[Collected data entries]
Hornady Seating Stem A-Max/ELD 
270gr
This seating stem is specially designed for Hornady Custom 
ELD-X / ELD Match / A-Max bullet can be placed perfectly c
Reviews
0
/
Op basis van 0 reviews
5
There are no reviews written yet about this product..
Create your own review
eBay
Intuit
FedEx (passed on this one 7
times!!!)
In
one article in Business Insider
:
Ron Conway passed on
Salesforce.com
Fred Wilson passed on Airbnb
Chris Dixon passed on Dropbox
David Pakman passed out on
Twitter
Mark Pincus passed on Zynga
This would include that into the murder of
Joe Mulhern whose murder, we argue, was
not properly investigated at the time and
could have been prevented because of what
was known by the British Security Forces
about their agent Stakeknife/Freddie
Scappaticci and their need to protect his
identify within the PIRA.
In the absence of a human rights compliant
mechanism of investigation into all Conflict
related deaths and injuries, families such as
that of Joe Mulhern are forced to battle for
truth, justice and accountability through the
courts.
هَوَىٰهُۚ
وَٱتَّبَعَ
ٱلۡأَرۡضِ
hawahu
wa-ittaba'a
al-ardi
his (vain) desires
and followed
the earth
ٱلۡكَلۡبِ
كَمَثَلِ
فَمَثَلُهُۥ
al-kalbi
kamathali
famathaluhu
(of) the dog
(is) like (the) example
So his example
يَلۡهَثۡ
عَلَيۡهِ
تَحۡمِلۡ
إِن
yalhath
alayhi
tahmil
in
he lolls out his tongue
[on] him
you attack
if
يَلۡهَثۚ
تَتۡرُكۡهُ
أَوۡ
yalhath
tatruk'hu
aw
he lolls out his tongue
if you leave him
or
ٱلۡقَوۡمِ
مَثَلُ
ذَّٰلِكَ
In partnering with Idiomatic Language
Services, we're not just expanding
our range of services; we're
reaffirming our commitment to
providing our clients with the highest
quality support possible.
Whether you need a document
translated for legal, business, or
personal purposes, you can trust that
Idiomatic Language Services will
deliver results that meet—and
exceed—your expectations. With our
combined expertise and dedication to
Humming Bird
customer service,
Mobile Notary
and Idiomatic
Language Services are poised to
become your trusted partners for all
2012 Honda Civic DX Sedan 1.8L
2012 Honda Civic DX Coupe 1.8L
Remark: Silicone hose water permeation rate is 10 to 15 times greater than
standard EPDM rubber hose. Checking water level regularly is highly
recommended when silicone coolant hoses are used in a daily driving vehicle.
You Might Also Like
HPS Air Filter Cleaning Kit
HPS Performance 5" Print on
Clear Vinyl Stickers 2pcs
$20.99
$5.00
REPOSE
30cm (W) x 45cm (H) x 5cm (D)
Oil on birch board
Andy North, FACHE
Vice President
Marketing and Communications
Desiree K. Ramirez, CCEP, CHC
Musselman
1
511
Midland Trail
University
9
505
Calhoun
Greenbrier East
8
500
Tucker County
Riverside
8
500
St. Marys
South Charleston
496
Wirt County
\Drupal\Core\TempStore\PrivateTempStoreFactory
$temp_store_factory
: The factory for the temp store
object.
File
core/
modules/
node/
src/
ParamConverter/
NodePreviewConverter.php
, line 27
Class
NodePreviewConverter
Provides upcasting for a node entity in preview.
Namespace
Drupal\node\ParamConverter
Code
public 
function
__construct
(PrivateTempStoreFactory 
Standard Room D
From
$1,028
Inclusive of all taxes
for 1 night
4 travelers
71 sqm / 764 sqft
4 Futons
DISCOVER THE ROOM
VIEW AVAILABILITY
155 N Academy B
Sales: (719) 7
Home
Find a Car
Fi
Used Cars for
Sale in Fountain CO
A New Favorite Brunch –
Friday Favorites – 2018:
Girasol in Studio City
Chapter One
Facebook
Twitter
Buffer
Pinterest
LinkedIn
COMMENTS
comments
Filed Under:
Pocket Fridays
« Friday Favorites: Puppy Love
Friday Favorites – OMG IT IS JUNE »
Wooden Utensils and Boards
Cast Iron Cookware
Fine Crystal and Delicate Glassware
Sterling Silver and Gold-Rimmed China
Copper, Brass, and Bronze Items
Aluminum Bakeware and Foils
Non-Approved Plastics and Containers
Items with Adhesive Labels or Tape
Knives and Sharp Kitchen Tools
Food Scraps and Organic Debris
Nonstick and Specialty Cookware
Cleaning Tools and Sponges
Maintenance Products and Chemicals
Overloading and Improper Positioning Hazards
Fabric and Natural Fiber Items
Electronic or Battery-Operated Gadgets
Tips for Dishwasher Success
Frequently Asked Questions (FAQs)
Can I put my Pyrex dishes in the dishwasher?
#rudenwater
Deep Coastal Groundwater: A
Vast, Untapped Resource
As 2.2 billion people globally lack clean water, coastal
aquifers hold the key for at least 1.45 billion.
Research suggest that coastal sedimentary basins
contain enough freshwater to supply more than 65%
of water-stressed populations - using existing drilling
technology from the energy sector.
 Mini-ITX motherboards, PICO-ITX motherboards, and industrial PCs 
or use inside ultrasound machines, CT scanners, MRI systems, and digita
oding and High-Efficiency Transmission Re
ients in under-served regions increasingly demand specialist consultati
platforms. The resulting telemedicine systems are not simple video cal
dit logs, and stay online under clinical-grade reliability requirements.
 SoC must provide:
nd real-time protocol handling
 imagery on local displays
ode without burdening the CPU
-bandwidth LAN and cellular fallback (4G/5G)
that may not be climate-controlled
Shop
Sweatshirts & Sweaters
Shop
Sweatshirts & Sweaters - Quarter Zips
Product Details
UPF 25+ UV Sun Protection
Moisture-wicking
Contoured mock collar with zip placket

(Activity)
Word for word, write out each entry shown above.

(Completed exercise)
Hornady Seating Stem A-Max/ELD 
270gr
This seating stem is specially designed for Hornady Custom 
ELD-X / ELD Match / A-Max bullet can be placed perfectly c
Reviews
0
/
Op basis van 0 reviews
5
There are no reviews written yet about this product..
Create your own review
eBay
Intuit
FedEx (passed on this one 7
times!!!)
In
one article in Business Insider
:
Ron Conway passed on
Salesforce.com
Fred Wilson passed on Airbnb
Chris Dixon passed on Dropbox
David Pakman passed out on
Twitter
Mark Pincus passed on Zynga
This would include that into the murder of
Joe Mulhern whose murder, we argue, was
not properly investigated at the time and
could have been prevented because of what
was known by the British Security Forces
about their agent Stakeknife/Freddie
Scappaticci and their need to protect his
identify within the PIRA.
In the absence of a human rights compliant
mechanism of investigation into all Conflict
related deaths and injuries, families such as
that of Joe Mulhern are forced to battle for
truth, justice and accountability through the
courts.
هَوَىٰهُۚ
وَٱتَّبَعَ
ٱلۡأَرۡضِ
hawahu
wa-ittaba'a
al-ardi
his (vain) desires
and followed
the earth
ٱلۡكَلۡبِ
كَمَثَلِ
فَمَثَلُهُۥ
al-kalbi
kamathali
famathaluhu
(of) the dog
(is) like (the) example
So his example
يَلۡهَثۡ
عَلَيۡهِ
تَحۡمِلۡ
إِن
yalhath
alayhi
tahmil
in
he lolls out his tongue
[on] him
you attack
if
يَلۡهَثۚ
تَتۡرُكۡهُ
أَوۡ
yalhath
tatruk'hu
aw
he lolls out his tongue
if you leave him
or
ٱلۡقَوۡمِ
مَثَلُ
ذَّٰلِكَ
In partnering with Idiomatic Language
Services, we're not just expanding
our range of services; we're
reaffirming our commitment to
providing our clients with the highest
quality support possible.
Whether you need a document
translated for legal, business, or
personal purposes, you can trust that
Idiomatic Language Services will
deliver results that meet—and
exceed—your expectations. With our
combined expertise and dedication to
Humming Bird
customer service,
Mobile Notary
and Idiomatic
Language Services are poised to
become your trusted partners for all
2012 Honda Civic DX Sedan 1.8L
2012 Honda Civic DX Coupe 1.8L
Remark: Silicone hose water permeation rate is 10 to 15 times greater than
standard EPDM rubber hose. Checking water level regularly is highly
recommended when silicone coolant hoses are used in a daily driving vehicle.
You Might Also Like
HPS Air Filter Cleaning Kit
HPS Performance 5" Print on
Clear Vinyl Stickers 2pcs
$20.99
$5.00
REPOSE
30cm (W) x 45cm (H) x 5cm (D)
Oil on birch board
Andy North, FACHE
Vice President
Marketing and Communications
Desiree K. Ramirez, CCEP, CHC
Musselman
1
511
Midland Trail
University
9
505
Calhoun
Greenbrier East
8
500
Tucker County
Riverside
8
500
St. Marys
South Charleston
496
Wirt County
\Drupal\Core\TempStore\PrivateTempStoreFactory
$temp_store_factory
: The factory for the temp store
object.
File
core/
modules/
node/
src/
ParamConverter/
NodePreviewConverter.php
, line 27
Class
NodePreviewConverter
Provides upcasting for a node entity in preview.
Namespace
Drupal\node\ParamConverter
Code
public 
function
__construct
(PrivateTempStoreFactory 
Standard Room D
From
$1,028
Inclusive of all taxes
for 1 night
4 travelers
71 sqm / 764 sqft
4 Futons
DISCOVER THE ROOM
VIEW AVAILABILITY
155 N Academy B
Sales: (719) 7
Home
Find a Car
Fi
Used Cars for
Sale in Fountain CO
A New Favorite Brunch –
Friday Favorites – 2018:
Girasol in Studio City
Chapter One
Facebook
Twitter
Buffer
Pinterest
LinkedIn
COMMENTS
comments
Filed Under:
Pocket Fridays
« Friday Favorites: Puppy Love
Friday Favorites – OMG IT IS JUNE »
Wooden Utensils and Boards
Cast Iron Cookware
Fine Crystal and Delicate Glassware
Sterling Silver and Gold-Rimmed China
Copper, Brass, and Bronze Items
Aluminum Bakeware and Foils
Non-Approved Plastics and Containers
Items with Adhesive Labels or Tape
Knives and Sharp Kitchen Tools
Food Scraps and Organic Debris
Nonstick and Specialty Cookware
Cleaning Tools and Sponges
Maintenance Products and Chemicals
Overloading and Improper Positioning Hazards
Fabric and Natural Fiber Items
Electronic or Battery-Operated Gadgets
Tips for Dishwasher Success
Frequently Asked Questions (FAQs)
Can I put my Pyrex dishes in the dishwasher?
#rudenwater
Deep Coastal Groundwater: A
Vast, Untapped Resource
As 2.2 billion people globally lack clean water, coastal
aquifers hold the key for at least 1.45 billion.
Research suggest that coastal sedimentary basins
contain enough freshwater to supply more than 65%
of water-stressed populations - using existing drilling
technology from the energy sector.
 Mini-ITX motherboards, PICO-ITX motherboards, and industrial PCs 
or use inside ultrasound machines, CT scanners, MRI systems, and digita
oding and High-Efficiency Transmission Re
ients in under-served regions increasingly demand specialist consultati
platforms. The resulting telemedicine systems are not simple video cal
dit logs, and stay online under clinical-grade reliability requirements.
 SoC must provide:
nd real-time protocol handling
 imagery on local displays
ode without burdening the CPU
-bandwidth LAN and cellular fallback (4G/5G)
that may not be climate-controlled
Shop
Sweatshirts & Sweaters
Shop
Sweatshirts & Sweaters - Quarter Zips
Product Details
UPF 25+ UV Sun Protection
Moisture-wicking
Contoured mock collar with zip placket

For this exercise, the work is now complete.